TEXT SECTION:
*****
The minister wore a zebraskin cone bra, a cape, a semi-see-through nun’s habit, and a one-piece bodysuit with actual headlights. She lit a piano on fire, fought a dragon and slithered across the floor like a stripper with vertigo.
The house of worship was an 18,000 seat arena. The sermon was all about love, acceptance, treating everyone with respect and kindness, and personal empowerment. There was more pageantry than a Catholic mass and almost as much drinking. It was, in essence, Church With Swear Words.
The leader of this faith was Lady Gaga, who apparently believes that connection to the divine involves showmanship on a level not seen since Cirque du Soleil teamed with Cher.
And really, is that such a bad thing? I grew up on many of the same Christian values – love one another, do unto others as you would have them do unto you – as the ones Lady Gaga espouses, but they were presented in a package that included hymns sung like funeral dirges, Biblical readings that required a CIA code-cracker, and a level of mind-numbing cheerlessness that implied God would smite you for breathing too loudly.
I’m not sure where we got the idea that church was supposed to be dreary and tedious, but I just can’t help but believe that as long as the message is love, God probably doesn’t so much care about the costumes, and whether you fund the spread of his message through tithing or t-shirt sales.
Oh, I just got a mental picture of my childhood minister wearing a zebraskin cone bra. I’d better go wash my eyes out with soap.
*****
Data records

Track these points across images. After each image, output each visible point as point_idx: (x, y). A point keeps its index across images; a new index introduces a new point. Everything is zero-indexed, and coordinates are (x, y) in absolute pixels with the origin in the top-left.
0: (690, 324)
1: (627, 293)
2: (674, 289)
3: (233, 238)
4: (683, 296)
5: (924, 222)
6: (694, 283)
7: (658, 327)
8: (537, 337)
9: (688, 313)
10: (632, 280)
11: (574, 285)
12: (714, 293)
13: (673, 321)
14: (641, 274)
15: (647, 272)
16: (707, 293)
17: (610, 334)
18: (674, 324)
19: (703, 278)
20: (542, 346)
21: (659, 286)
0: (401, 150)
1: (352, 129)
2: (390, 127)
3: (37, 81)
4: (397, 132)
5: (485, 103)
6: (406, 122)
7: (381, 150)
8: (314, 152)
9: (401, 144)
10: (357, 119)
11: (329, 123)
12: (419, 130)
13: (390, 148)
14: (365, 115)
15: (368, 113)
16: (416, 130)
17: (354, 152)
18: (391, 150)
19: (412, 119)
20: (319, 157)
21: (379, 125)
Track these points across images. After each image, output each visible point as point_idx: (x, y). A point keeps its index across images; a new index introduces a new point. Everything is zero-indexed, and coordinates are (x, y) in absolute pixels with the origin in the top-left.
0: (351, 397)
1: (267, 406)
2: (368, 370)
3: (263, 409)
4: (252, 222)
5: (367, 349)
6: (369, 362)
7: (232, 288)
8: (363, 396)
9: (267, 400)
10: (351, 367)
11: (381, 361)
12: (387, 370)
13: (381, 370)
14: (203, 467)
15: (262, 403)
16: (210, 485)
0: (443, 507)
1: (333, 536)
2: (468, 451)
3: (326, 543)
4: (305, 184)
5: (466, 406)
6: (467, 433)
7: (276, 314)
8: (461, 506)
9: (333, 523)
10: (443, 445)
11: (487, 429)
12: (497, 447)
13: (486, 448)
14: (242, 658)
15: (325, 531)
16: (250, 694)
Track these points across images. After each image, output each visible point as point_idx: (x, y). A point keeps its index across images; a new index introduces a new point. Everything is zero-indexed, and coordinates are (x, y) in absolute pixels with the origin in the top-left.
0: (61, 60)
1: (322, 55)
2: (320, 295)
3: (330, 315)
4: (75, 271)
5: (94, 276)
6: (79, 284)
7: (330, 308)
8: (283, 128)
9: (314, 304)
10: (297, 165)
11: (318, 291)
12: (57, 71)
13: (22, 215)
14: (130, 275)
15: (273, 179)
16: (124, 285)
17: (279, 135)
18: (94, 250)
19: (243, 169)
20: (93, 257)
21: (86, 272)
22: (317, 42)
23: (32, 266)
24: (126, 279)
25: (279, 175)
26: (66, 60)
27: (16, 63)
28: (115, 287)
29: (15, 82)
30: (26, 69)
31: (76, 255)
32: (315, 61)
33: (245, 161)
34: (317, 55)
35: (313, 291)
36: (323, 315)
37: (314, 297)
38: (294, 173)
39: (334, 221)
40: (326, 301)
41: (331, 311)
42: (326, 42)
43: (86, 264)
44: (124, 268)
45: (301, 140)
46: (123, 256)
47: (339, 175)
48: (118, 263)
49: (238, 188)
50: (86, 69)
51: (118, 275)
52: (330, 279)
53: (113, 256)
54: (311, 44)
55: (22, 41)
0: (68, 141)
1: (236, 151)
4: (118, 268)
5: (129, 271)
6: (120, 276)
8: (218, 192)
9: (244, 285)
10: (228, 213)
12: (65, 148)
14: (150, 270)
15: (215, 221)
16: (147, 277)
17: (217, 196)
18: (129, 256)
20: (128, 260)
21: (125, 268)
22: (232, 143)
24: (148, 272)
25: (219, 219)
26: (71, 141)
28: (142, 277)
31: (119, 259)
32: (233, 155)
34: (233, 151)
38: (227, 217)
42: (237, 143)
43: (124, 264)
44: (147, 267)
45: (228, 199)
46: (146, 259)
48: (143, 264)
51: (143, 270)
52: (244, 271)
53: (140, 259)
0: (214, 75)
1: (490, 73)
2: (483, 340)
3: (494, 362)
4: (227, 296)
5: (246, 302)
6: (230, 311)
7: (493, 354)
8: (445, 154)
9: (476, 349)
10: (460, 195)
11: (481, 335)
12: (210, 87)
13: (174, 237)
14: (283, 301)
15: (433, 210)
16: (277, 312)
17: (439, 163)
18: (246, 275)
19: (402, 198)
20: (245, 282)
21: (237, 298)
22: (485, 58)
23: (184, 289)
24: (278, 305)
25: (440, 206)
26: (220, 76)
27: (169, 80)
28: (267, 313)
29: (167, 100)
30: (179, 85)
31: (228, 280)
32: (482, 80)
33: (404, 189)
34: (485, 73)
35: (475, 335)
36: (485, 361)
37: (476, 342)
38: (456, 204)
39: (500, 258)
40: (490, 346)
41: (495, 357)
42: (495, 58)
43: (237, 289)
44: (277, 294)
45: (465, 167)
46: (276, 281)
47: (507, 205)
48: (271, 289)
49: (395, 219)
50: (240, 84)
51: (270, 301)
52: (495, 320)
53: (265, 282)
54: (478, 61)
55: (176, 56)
*****
YOUR TASK:
Rewrite everything in the Lady Gaga piece from "The minister wore" down to "stripper with vertigo.", putting "sea serpent" in place of "dragon". These rows were drawn from a separate source.

TASK RESPONSE:
The minister wore a zebraskin cone bra, a cape, a semi-see-through nun’s habit, and a one-piece bodysuit with actual headlights. She lit a piano on fire, fought a sea serpent and slithered across the floor like a stripper with vertigo.